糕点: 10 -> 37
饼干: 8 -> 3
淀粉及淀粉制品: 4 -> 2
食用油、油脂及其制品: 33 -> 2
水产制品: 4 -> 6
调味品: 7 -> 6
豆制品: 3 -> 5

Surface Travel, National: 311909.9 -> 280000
--
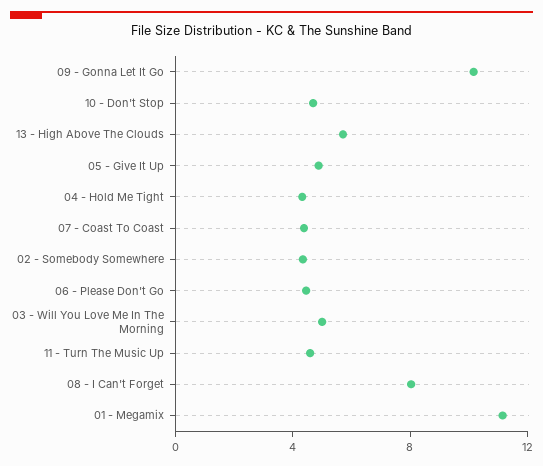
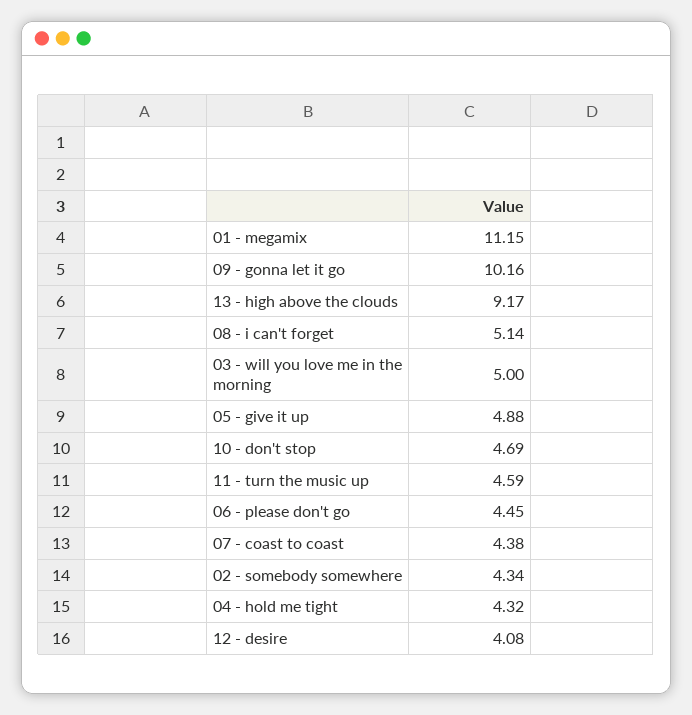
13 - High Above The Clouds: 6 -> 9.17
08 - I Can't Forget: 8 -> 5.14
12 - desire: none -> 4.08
--
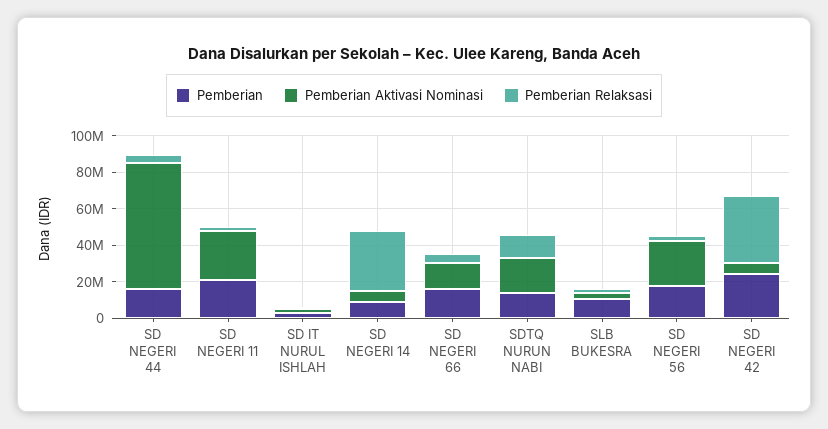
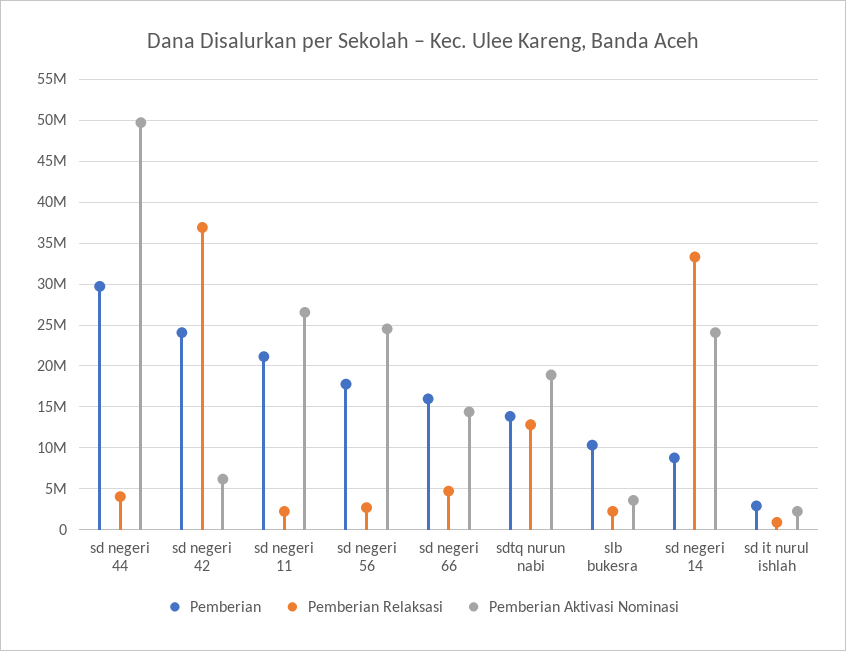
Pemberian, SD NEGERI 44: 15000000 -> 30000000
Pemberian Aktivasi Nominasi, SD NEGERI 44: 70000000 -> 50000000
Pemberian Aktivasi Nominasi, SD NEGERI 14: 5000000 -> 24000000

- What you should do: Please give an exact copy of the lines above, beginning with the line containing "水产制品: 4 -> 6" and running through the line containing "Surface Travel, National: 311909.9 -> 280000", and of no other lines.

- The answer:
水产制品: 4 -> 6
调味品: 7 -> 6
豆制品: 3 -> 5

Surface Travel, National: 311909.9 -> 280000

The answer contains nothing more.